| Goal of the exercise |
In the records below, the lines between the one holding "<source format=v>" and the one holding "<source format=gtp>", inclusive, are to be transcribed exactly; no pictures are to be included.

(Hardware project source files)
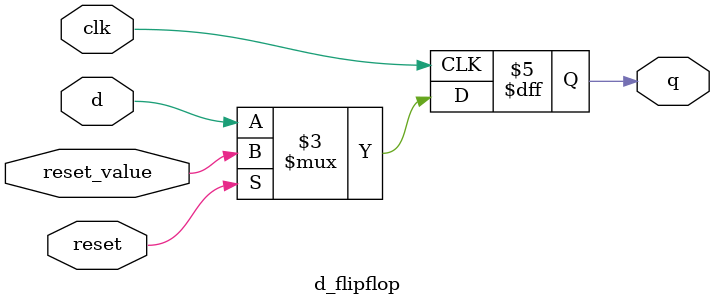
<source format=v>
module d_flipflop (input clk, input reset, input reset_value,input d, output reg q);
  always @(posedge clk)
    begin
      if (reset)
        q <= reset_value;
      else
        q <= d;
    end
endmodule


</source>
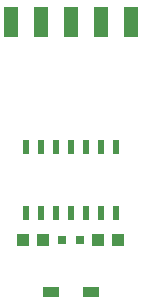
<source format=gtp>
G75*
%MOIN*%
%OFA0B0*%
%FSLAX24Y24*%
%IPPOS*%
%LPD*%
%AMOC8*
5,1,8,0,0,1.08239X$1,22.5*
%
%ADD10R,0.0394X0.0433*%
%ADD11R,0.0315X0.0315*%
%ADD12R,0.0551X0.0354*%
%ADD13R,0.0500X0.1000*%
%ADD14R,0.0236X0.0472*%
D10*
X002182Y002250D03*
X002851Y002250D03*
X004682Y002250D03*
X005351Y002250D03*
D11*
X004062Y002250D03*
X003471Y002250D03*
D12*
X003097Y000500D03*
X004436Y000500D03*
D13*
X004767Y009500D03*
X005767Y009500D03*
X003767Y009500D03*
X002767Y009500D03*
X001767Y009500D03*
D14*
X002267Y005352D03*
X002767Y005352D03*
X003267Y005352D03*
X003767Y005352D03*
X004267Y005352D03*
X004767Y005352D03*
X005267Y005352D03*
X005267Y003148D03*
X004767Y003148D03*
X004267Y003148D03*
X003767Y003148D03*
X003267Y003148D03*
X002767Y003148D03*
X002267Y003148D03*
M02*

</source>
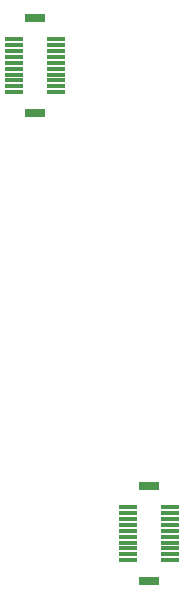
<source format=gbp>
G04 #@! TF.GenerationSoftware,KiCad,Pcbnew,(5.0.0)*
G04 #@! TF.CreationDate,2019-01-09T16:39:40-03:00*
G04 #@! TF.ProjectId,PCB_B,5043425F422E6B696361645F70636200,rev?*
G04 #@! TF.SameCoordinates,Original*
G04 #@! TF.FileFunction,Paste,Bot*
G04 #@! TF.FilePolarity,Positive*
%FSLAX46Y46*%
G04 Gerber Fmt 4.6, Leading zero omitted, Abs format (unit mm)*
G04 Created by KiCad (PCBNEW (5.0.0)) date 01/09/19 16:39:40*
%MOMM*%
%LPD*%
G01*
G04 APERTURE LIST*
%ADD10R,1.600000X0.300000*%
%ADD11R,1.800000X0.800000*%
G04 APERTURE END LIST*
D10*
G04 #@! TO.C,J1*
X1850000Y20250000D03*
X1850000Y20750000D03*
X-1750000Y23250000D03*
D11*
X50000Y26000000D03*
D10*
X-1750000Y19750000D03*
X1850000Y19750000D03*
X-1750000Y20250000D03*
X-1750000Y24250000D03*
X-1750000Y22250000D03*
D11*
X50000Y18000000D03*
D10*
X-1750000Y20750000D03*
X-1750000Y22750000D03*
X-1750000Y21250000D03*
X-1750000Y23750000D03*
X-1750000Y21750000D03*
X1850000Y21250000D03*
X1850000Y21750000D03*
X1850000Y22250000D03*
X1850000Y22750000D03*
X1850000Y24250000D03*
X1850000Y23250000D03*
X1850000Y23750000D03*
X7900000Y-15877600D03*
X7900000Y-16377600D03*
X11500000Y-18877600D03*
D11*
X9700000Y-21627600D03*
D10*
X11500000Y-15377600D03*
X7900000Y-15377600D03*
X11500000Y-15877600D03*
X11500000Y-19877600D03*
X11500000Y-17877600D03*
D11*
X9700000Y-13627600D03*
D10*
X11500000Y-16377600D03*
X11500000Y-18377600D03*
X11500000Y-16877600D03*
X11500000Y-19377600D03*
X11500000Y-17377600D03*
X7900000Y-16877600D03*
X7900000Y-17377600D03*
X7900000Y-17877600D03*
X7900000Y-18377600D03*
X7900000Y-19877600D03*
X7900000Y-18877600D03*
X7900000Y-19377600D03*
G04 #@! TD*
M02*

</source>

--

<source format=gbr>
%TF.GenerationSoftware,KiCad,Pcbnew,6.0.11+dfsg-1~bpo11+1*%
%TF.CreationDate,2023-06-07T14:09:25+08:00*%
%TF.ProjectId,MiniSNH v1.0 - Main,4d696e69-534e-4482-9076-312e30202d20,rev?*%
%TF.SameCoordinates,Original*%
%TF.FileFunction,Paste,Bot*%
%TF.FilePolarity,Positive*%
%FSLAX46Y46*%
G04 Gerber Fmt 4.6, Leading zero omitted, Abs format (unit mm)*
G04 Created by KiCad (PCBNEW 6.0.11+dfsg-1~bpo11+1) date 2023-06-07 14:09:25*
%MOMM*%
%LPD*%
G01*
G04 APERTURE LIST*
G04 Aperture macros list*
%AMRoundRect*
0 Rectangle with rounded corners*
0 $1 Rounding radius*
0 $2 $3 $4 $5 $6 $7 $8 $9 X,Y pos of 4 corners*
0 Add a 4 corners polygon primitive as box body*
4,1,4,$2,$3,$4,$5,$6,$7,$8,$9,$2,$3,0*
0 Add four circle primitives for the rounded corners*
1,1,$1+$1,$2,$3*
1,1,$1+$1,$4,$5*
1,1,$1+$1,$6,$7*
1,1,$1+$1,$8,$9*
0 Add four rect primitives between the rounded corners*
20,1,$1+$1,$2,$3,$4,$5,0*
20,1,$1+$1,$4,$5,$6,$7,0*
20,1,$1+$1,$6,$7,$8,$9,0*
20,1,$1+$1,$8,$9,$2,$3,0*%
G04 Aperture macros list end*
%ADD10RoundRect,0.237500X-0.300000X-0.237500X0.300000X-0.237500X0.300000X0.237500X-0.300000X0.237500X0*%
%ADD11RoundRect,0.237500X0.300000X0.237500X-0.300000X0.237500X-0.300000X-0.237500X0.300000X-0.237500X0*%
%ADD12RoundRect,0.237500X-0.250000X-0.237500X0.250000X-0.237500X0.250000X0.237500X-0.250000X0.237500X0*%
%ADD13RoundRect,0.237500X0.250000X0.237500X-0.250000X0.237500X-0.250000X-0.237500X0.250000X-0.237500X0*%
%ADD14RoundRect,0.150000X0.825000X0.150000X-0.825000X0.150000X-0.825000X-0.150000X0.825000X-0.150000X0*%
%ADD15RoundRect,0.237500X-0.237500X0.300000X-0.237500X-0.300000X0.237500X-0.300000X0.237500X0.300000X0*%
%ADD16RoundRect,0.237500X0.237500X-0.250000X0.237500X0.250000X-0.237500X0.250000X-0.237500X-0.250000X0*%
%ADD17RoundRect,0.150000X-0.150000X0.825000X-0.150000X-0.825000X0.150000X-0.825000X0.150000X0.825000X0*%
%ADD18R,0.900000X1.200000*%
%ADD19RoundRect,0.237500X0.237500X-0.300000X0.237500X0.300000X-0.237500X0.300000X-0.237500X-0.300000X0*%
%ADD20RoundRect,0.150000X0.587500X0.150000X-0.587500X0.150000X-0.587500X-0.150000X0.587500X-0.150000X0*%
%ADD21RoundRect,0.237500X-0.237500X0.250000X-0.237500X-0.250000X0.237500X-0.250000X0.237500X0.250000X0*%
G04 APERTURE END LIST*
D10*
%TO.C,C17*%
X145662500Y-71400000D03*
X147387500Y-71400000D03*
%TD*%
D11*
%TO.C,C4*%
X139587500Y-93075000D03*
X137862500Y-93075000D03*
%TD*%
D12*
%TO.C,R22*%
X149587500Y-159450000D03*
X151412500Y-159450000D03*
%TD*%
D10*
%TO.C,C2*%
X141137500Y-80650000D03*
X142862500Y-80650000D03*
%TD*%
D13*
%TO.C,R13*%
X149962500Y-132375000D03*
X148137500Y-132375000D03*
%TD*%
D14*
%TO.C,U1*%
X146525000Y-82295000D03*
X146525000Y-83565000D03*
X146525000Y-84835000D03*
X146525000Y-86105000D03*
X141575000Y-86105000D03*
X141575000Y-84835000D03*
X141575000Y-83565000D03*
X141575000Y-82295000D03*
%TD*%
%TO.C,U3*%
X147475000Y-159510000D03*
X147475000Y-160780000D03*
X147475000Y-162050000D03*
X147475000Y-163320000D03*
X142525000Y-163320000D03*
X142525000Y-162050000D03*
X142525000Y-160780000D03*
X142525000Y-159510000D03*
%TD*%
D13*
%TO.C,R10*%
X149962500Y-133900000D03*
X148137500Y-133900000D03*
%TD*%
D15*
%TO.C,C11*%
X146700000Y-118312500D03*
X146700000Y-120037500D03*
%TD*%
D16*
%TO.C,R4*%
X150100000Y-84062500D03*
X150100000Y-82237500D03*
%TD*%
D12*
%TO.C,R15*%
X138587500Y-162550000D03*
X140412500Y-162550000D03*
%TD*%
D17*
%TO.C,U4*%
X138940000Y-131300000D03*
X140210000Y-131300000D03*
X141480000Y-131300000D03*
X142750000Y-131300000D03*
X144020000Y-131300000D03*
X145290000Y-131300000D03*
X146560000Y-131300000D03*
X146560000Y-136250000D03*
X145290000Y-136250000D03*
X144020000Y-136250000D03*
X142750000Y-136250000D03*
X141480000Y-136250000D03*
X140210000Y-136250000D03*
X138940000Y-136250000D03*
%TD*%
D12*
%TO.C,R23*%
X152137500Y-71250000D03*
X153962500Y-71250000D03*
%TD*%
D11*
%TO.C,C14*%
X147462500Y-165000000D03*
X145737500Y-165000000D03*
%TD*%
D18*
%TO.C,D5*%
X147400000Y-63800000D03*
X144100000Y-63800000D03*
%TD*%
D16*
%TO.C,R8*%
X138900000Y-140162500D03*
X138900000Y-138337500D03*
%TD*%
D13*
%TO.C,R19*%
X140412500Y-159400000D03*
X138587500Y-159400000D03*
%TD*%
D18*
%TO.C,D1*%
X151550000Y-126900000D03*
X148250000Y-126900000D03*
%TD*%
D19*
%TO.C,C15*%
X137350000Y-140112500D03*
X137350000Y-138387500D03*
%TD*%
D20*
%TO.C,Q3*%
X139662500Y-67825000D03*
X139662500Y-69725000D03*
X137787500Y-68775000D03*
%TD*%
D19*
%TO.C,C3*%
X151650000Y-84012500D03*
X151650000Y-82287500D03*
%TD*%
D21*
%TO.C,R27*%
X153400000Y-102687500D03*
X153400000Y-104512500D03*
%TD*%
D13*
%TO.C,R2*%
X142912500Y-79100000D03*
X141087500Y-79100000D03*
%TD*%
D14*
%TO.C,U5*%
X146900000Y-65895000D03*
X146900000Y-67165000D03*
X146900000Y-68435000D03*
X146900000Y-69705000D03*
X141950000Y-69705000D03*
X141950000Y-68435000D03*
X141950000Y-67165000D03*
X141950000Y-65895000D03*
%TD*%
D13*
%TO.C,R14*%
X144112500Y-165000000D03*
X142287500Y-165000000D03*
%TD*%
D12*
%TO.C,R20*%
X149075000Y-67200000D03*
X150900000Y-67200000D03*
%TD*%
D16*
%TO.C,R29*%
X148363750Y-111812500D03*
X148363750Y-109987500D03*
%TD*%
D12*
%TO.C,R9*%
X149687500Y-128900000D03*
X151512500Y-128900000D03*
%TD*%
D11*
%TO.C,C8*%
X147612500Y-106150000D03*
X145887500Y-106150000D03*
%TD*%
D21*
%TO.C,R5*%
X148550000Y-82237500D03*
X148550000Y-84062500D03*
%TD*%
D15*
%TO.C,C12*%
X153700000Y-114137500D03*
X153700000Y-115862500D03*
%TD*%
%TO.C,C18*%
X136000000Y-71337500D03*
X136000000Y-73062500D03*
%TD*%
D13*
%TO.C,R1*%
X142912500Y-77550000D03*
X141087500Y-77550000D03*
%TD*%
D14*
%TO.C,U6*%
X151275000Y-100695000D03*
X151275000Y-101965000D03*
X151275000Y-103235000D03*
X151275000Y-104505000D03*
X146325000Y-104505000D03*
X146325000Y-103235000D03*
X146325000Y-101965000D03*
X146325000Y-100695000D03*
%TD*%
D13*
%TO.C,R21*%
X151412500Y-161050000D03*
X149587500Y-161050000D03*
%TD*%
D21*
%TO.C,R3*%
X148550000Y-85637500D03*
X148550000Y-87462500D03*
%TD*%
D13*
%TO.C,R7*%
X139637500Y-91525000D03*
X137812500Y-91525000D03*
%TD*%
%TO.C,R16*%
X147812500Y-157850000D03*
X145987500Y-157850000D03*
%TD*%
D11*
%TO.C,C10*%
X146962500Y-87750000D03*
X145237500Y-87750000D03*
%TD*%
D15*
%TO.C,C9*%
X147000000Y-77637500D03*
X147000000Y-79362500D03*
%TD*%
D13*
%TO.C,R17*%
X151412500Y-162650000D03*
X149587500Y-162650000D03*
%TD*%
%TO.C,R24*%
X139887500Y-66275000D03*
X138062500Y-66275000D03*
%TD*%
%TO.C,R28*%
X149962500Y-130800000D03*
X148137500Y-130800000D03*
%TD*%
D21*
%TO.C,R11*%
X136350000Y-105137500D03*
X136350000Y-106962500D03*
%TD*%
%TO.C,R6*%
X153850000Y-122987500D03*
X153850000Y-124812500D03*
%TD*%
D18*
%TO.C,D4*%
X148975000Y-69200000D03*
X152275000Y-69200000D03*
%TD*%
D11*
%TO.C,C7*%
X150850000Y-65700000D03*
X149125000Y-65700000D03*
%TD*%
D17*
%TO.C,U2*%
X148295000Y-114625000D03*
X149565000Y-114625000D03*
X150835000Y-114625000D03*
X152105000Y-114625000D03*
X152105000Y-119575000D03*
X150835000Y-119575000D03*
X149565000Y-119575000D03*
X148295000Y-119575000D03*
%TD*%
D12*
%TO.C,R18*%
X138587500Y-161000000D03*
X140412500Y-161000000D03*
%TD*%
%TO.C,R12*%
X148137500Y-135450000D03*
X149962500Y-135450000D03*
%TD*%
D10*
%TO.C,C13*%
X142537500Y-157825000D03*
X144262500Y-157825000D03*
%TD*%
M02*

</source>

---

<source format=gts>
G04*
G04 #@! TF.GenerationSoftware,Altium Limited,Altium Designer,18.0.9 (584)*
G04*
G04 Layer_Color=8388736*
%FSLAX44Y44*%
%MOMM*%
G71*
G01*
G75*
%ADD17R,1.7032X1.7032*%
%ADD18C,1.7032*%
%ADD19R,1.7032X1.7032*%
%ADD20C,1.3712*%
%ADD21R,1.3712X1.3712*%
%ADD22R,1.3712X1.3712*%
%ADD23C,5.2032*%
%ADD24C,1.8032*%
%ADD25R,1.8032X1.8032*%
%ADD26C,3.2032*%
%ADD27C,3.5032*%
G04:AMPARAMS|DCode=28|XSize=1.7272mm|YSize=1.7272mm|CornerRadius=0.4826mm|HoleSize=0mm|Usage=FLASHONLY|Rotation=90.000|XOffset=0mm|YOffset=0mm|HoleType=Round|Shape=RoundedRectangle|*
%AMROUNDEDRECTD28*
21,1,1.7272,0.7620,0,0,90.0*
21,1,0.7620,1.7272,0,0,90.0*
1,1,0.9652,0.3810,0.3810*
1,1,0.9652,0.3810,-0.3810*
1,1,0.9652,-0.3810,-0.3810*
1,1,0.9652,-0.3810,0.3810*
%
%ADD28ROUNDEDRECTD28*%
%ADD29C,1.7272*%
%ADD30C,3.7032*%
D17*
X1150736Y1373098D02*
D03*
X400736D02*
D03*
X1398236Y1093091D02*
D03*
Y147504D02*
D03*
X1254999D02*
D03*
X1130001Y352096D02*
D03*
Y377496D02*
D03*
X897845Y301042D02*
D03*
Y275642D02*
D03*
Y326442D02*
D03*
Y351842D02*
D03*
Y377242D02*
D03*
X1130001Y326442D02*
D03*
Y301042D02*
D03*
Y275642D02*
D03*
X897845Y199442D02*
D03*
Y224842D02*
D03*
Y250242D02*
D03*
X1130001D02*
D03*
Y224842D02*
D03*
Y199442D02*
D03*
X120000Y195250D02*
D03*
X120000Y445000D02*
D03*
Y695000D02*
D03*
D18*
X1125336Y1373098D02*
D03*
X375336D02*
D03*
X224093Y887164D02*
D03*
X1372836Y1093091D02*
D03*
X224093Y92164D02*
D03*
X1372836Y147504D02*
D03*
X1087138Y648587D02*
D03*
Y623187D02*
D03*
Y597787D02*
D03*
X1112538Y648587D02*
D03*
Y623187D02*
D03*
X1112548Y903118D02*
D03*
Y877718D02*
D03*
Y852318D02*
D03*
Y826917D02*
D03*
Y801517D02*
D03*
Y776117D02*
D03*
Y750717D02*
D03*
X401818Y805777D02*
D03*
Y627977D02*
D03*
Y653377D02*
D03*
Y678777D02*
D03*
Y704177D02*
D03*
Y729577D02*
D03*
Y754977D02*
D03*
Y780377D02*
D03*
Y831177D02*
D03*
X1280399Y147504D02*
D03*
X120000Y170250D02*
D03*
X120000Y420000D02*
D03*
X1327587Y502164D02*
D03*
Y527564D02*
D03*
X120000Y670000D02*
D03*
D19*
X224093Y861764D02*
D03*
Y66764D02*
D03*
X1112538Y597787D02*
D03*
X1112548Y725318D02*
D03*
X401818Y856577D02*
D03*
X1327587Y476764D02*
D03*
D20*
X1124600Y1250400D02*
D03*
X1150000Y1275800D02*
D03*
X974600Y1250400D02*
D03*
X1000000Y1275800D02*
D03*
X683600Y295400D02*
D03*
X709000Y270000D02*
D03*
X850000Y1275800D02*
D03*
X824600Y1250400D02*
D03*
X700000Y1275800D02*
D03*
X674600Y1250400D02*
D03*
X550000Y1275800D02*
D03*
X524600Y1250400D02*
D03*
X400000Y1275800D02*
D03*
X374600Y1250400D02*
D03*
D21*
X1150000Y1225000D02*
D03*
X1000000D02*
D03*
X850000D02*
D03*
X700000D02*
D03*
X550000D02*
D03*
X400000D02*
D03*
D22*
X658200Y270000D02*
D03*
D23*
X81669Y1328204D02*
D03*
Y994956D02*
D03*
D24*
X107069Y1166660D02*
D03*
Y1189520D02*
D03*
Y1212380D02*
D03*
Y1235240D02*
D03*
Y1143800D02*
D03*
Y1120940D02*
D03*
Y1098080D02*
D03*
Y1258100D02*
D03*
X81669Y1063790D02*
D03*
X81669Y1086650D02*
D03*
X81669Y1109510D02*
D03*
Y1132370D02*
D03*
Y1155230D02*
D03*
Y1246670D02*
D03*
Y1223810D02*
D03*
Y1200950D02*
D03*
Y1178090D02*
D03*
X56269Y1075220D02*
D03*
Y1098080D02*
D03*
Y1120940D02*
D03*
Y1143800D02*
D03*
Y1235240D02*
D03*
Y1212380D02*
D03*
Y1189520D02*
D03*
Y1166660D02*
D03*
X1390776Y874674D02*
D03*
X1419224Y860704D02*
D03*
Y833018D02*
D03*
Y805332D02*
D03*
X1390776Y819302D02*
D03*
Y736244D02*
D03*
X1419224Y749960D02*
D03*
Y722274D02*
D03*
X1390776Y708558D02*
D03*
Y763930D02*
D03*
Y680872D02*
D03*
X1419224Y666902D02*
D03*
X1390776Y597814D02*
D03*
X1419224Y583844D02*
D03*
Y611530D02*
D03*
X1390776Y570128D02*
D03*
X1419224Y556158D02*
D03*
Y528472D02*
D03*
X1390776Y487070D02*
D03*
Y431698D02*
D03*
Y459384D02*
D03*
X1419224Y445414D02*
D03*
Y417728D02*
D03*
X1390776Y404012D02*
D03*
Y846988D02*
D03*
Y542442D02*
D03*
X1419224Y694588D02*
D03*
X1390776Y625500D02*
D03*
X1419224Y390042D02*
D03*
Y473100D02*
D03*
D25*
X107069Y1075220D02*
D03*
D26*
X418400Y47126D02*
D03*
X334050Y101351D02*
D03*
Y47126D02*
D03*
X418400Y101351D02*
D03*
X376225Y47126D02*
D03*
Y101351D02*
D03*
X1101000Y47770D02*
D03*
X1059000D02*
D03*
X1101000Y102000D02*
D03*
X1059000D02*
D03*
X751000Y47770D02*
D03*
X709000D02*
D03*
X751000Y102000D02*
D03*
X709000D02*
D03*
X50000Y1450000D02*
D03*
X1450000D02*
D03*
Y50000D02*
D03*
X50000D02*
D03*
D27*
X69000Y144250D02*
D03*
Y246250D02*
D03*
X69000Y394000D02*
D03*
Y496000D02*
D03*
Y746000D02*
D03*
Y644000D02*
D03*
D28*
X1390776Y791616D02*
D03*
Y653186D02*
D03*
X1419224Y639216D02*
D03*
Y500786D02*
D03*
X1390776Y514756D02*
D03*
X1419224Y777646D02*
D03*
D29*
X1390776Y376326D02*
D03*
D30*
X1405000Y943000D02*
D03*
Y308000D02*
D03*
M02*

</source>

| Response box |
<source format=v>
module d_flipflop (input clk, input reset, input reset_value,input d, output reg q);
  always @(posedge clk)
    begin
      if (reset)
        q <= reset_value;
      else
        q <= d;
    end
endmodule


</source>
<source format=gtp>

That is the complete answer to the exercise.